One of the selling points for Australian MBS is the strong credit record of the country's home loans market. In the view of many ratings agencies, however, this has been partially offset by concern about the credit qualilty of the country's mortgage insurance industry.
With four players competing fiercely for business in a market worth about A$40 billion a year, balance sheets and margins are under pressure.
For this reason, ratings agencies welcomed the announcement by PMI Mortgage Insurance Australia (Holdings) Pty Ltd that it intended to buy its British-owned competitor, CGU Insurance Ltd. According to Moody's, the deal, if it proceeded, could introduce more discipline into the sector. At least one mortgage financier warned, however, that the reduction in the number of home loan insurers from four to three would lead to an increase in premiums.

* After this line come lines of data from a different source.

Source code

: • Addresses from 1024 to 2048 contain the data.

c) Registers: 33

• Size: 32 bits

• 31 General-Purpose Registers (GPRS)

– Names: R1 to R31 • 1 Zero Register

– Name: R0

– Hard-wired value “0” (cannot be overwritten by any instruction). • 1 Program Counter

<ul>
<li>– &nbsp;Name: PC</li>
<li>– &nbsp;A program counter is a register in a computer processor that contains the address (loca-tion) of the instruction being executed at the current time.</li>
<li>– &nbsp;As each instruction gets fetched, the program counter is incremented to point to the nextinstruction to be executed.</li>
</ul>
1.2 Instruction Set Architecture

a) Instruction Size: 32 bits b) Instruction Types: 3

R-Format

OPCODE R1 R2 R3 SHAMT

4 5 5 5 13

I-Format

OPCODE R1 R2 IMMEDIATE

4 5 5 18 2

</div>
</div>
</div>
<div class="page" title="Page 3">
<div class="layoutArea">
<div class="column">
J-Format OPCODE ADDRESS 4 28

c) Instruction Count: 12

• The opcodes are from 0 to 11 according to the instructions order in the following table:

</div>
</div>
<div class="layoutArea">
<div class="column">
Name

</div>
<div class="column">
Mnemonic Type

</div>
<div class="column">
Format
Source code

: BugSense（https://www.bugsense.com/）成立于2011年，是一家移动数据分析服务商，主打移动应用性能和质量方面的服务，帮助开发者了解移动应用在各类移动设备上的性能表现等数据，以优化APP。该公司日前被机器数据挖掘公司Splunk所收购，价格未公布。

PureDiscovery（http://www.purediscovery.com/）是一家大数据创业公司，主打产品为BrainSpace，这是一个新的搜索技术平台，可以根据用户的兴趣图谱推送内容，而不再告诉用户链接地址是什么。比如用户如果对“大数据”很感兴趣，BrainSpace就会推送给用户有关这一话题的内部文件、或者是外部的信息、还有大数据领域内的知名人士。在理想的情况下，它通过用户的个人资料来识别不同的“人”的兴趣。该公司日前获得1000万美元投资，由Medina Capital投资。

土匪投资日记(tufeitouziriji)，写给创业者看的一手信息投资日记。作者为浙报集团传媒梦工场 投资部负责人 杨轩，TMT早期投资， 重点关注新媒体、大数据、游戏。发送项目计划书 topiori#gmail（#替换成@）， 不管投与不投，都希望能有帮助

The Australian Competition and Consumer Commission is investigating the deal, under which PMI would A$107 million, roughly the value of CGU's book at December 31.
NAB and HomeSide
One mortgage securitizer unlikely to tap the global MBS market again as an Australian-owned entity is HomeSide, now up for sale by parent company, National Australia Bank. NAB, which bought the U.S.-based business in October 1997, has written down the value of the acquisition by A$870 million, reflecting losses caused by a failed interest rate hedging strategy.